In praise of drinkability from the Sacred Spring…
Eduardo Soler and two friends started Ver Sacrum in 2012 with the concept of growing and vinifying Rhone varietals in Maipu, Mendoza. Focusing on the creation of fresh, low alcohol, lighter skin contact, native yeast, honest, and easy drinking wines, all the grapes are hand harvested and most are foot crushed with minimal intervention in the vineyards and winery and no corrections, filtration, or pump overs. They currently make wine from their small vineyard in Los Chacayes, Uco Valley where they have planted Grenache, Monastrell, Carignan, Roussane, Marsanne, Mencia, Syrah, Teroldego, and Nebbiolo.
We are delighted to introduce the Ver Sacrum wines to our Argentina range. Not only is the presentation of the wines utterly superb but the wines really stand out as a point of difference, so elegant, so fresh and simply delicious.

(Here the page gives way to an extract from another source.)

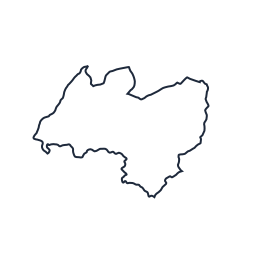 outline of Dong Van, Hà Giang, Vietnam, rotated 245°
{"feature_id": "81297802B35887218353447", "entity_name": "Dong Van", "entity_type": "district", "adm_level": 2, "iso_a3": "VNM", "parent_name": "Vietnam", "parent_adm1": "Hà Giang", "projection": "robinson", "projection_center": [105.266, 23.242], "detail": "fine", "context": "isolated", "style": "outline", "palette": "slate", "viewbox_px": 256, "rotation_deg": 245, "n_neighbors": 0, "source": "geoboundaries", "source_scale": "gbopen_adm2", "svg_char_len": 5844}
<svg xmlns="http://www.w3.org/2000/svg" viewBox="0 0 256 256"><g transform="rotate(245 128 128)"><path d="M187.6,85.5L186.8,84.9L185.9,84.3L184.7,83.4L183.4,82.3L182.8,81.7L182.6,81.3L182.0,79.4L181.6,78.6L181.1,78.1L180.7,77.9L179.7,76.8L179.1,75.8L178.2,74.0L177.7,72.9L177.4,72.3L176.5,71.2L174.6,69.4L173.7,67.9L173.3,67.1L173.1,66.5L173.0,65.7L172.9,64.8L172.9,63.8L172.9,63.2L172.9,62.9L172.8,62.5L172.2,61.3L172.1,61.0L172.7,57.1L172.7,56.0L172.6,55.2L172.3,54.2L172.0,53.2L171.1,51.5L170.5,50.8L169.3,49.9L168.3,48.8L167.7,48.3L166.4,47.4L166.0,47.1L164.0,45.1L162.9,43.8L162.2,43.2L162.0,42.8L161.2,41.0L160.7,40.0L160.1,39.2L159.6,38.6L159.2,38.3L158.8,38.2L158.3,38.2L157.9,38.4L157.4,38.9L156.8,39.5L156.2,40.3L155.9,40.8L154.5,42.4L153.8,43.2L153.1,43.8L152.6,44.2L152.1,44.4L151.5,44.6L150.8,44.5L150.2,44.3L149.6,43.9L148.8,43.1L148.1,42.5L147.5,42.2L146.7,41.9L145.7,41.8L144.8,41.8L143.8,42.0L142.8,42.4L141.4,43.3L140.1,43.8L139.3,44.1L138.9,44.2L138.9,44.5L139.0,45.3L139.7,46.5L140.3,47.1L141.0,47.6L141.8,47.5L143.3,47.0L144.1,46.6L144.8,46.5L145.7,46.7L146.6,47.2L147.1,47.8L147.2,48.4L147.0,48.7L146.3,49.0L146.0,49.1L145.9,49.3L145.8,49.7L145.7,51.1L145.4,52.2L144.9,53.6L144.1,54.9L143.3,56.3L142.5,57.2L141.9,57.6L140.8,58.0L140.4,58.3L140.2,58.6L140.0,59.2L140.0,60.5L139.9,61.7L139.2,63.9L138.6,65.5L138.3,67.1L138.1,67.6L137.7,68.0L136.8,68.4L135.9,68.5L135.0,68.8L133.7,69.3L132.6,69.4L131.6,69.1L130.5,68.5L128.9,68.0L126.4,67.7L124.7,67.8L124.2,68.1L123.5,68.9L122.2,71.3L121.2,72.8L120.9,73.8L120.9,74.4L122.7,76.7L123.2,77.6L123.3,78.5L123.4,79.7L123.6,80.4L124.2,80.8L124.6,81.2L124.8,81.7L125.0,82.4L125.0,83.4L124.8,84.4L124.6,85.0L124.0,85.7L123.4,86.3L122.0,87.1L121.3,87.6L121.0,87.9L120.8,88.7L120.6,89.9L120.9,93.1L120.9,93.8L120.6,94.7L120.0,96.0L119.3,97.6L118.8,98.5L117.7,99.4L116.8,99.7L116.0,99.9L115.1,100.0L114.5,100.2L113.9,100.6L113.6,100.8L113.3,101.2L113.2,101.7L113.1,102.1L113.0,103.7L112.8,104.3L112.4,104.7L110.7,105.3L110.1,105.7L109.8,106.0L109.6,106.3L109.6,106.8L109.5,108.2L109.5,109.0L109.1,109.7L108.4,110.4L107.6,111.0L106.7,111.5L104.4,112.0L102.2,113.2L101.8,113.5L101.4,113.7L100.8,113.7L100.4,113.5L100.1,112.8L99.8,112.0L99.7,111.3L99.5,110.9L99.4,110.7L99.2,110.6L98.8,110.4L98.1,110.5L97.2,110.5L96.8,110.4L96.2,110.2L95.8,109.9L95.4,109.6L95.1,109.3L94.8,108.8L94.6,108.4L94.4,106.5L94.2,105.5L94.0,105.2L93.6,104.8L93.3,104.8L92.5,105.0L89.4,106.1L87.6,107.0L87.0,107.1L86.6,107.1L86.4,107.0L86.3,106.8L86.3,106.4L86.4,105.5L86.2,104.9L86.1,104.4L85.7,103.7L85.5,103.0L85.4,102.2L85.2,101.6L85.0,101.3L84.4,100.9L84.0,100.7L83.0,100.4L81.9,100.2L81.3,100.2L80.9,100.3L80.7,100.5L80.5,100.8L80.6,101.4L81.1,102.4L81.1,102.9L80.9,103.2L80.5,103.5L80.0,103.6L79.3,103.6L79.1,103.6L78.7,103.8L78.4,104.0L78.1,104.4L77.7,106.1L76.8,107.8L76.1,109.0L75.1,110.0L73.8,110.9L73.2,111.5L72.9,112.1L72.4,113.2L71.8,113.9L70.8,114.2L69.9,114.4L69.1,114.9L68.1,115.7L67.5,115.9L66.9,116.1L64.7,116.4L63.9,116.7L63.0,117.4L62.0,118.2L61.7,118.4L61.0,118.5L60.2,118.4L58.3,118.0L57.7,117.9L57.3,117.9L57.0,118.1L56.8,118.3L56.8,120.1L56.8,120.4L56.6,120.7L56.3,121.2L55.4,122.0L54.2,122.7L55.5,124.1L55.9,124.7L56.5,126.3L56.9,128.6L57.8,131.4L59.9,134.4L60.2,135.4L60.9,137.7L61.2,138.7L61.9,139.4L62.2,139.5L64.2,139.2L65.0,139.5L65.7,140.3L66.2,141.3L66.5,144.7L66.5,145.5L66.4,145.8L66.2,146.0L65.1,146.6L64.8,147.0L64.7,147.3L64.8,148.7L65.3,152.1L65.7,152.8L66.2,154.4L66.4,155.4L66.4,156.3L66.1,158.6L67.3,158.0L70.9,157.3L72.2,157.3L73.5,157.7L75.2,159.4L76.6,160.4L77.5,160.8L77.8,161.1L78.9,161.4L80.3,161.5L81.6,162.2L82.1,162.6L82.2,163.1L81.9,164.4L81.2,166.1L80.8,167.5L80.7,167.9L80.6,168.7L80.7,169.3L81.5,172.3L81.3,174.5L81.8,178.2L81.9,179.9L82.8,182.0L83.4,184.2L83.5,186.2L83.5,186.9L83.7,187.4L84.0,187.6L86.8,189.3L87.3,189.5L88.5,189.5L88.9,189.5L89.2,189.7L90.0,192.4L93.2,196.1L95.2,197.2L97.4,198.1L99.3,198.6L100.6,199.5L101.5,201.0L102.7,202.7L105.2,204.3L106.5,204.9L109.8,205.1L111.4,205.4L111.7,205.7L112.1,206.2L113.0,208.1L113.5,209.6L113.8,210.1L114.0,210.3L115.0,210.5L116.1,210.5L118.5,210.3L120.8,210.5L121.5,210.6L122.0,211.0L122.9,211.9L126.6,214.3L127.5,214.8L128.3,215.9L129.5,216.9L130.5,217.5L131.4,217.7L131.9,217.7L133.3,217.6L134.2,217.8L134.3,217.8L135.5,216.6L136.3,216.3L138.9,215.7L139.3,215.4L139.6,215.0L139.8,214.4L139.9,213.7L140.0,213.2L139.8,212.8L139.6,212.5L139.3,212.4L139.6,212.0L142.2,209.2L146.3,205.0L148.8,203.1L148.9,202.7L148.5,201.2L147.7,199.0L146.0,194.8L145.9,194.2L146.2,193.6L148.3,191.8L148.1,190.8L147.6,189.4L147.3,187.5L147.4,186.6L147.8,184.7L148.6,181.9L149.2,178.7L149.4,176.9L149.4,176.2L149.2,174.3L148.8,171.5L148.7,169.8L148.5,162.8L148.9,160.6L148.9,159.2L148.8,157.8L148.4,156.4L148.2,155.3L148.2,152.6L148.4,152.0L148.6,151.7L149.5,151.0L151.0,150.3L151.2,150.1L152.5,148.4L158.5,143.0L159.2,142.0L161.2,146.4L161.5,148.0L162.7,150.5L163.9,151.8L165.1,152.6L165.7,153.0L166.7,153.5L167.4,153.9L168.9,154.3L171.0,154.7L173.3,154.9L175.6,154.9L178.7,154.3L181.1,154.4L182.6,154.6L182.9,154.5L183.4,152.9L185.2,145.7L185.9,142.5L186.2,138.1L186.6,136.3L186.7,135.5L186.7,135.0L185.1,130.6L184.3,129.5L180.2,126.2L178.9,124.8L178.9,124.2L179.1,121.2L180.0,118.6L180.5,116.3L180.6,114.2L181.7,113.9L183.3,113.1L183.7,113.1L184.4,113.4L185.7,114.2L186.3,114.7L187.6,115.0L188.9,115.2L189.8,115.3L190.8,115.0L192.0,114.6L193.9,113.7L194.7,113.5L196.0,113.4L196.8,113.4L197.3,113.5L198.1,113.9L198.6,114.3L199.7,115.9L199.9,116.5L200.6,117.2L201.3,118.2L201.1,117.5L201.2,116.7L201.3,116.0L201.7,114.8L201.8,114.0L201.8,113.4L201.5,112.0L201.2,111.1L200.7,110.1L199.4,109.1L198.5,108.0L198.0,107.0L198.0,105.4L197.8,104.7L197.2,103.3L196.8,101.9L196.1,100.3L194.7,97.8L193.8,95.8L192.7,93.1L192.4,92.0L191.1,90.1L190.5,88.9L189.4,87.4L187.6,85.5Z" fill="none" stroke="#1e293b" stroke-width="2"/></g></svg>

Sometimes it's best just to let the winemaker, Eduardo Soler do the talking…
"Please keep in mind that this is not a conventional project. The winery is my garage and a rented warehouse. Ver Sacrum is the brainchild of a small group of viticultors / winemakers, baptized as "Team Grenachista". The aim of the project is to produce a comeback of the Mediterranean varieties that Argentina lost after the 1950´s in favour of Malbec plantings.
"We grow Grenache Noir, Mourvèdre, Roussanne, Marsanne, Syrah, Mencía, Carignan, Teroldego and Nebbiolo, as well as some Malbec, Cab Franc and Pinot Noir. We cultivate three different vineyards in three distinctive terroirs: Los Chacayes (Uco Valley), planted in 2011 and most of our fruit comes from here, Barrancas (Maipú), planted in 1947, and Cruz de Piedra (Maipú) re-planted in 2016, with an experimental vineyard. The Barrancas vineyard no longer exists, 2016 was the last harvest, and we have replaced it with 5 hectares of Grenache planted in Alto Verde, east of Mendoza city.
"As I said before, we are primarily vignerons, that make wine as a consequence of our work, research and passion for the field. Therefore, since we want to "bottle the vineyard", we use somehow primitive, low-intervention, rudimentary techniques of vinification. Our wines tend to be more fluid, we praise drinkability; less alcoholic, we rarely harvest over 23 brix; naturally more acidic, linear, sharper, fruit-driven wines; no new oak or no oak at all; very gastronomic, easy to pair with food; naked, direct, but precise and elegant, no "make-up"; we ferment with airborne yeast only; we don't correct the wines, acidify, no homogenized vintages; we like to show climate as well.”
Now then folks, if that doesn't whet your whistle, we don't know what will.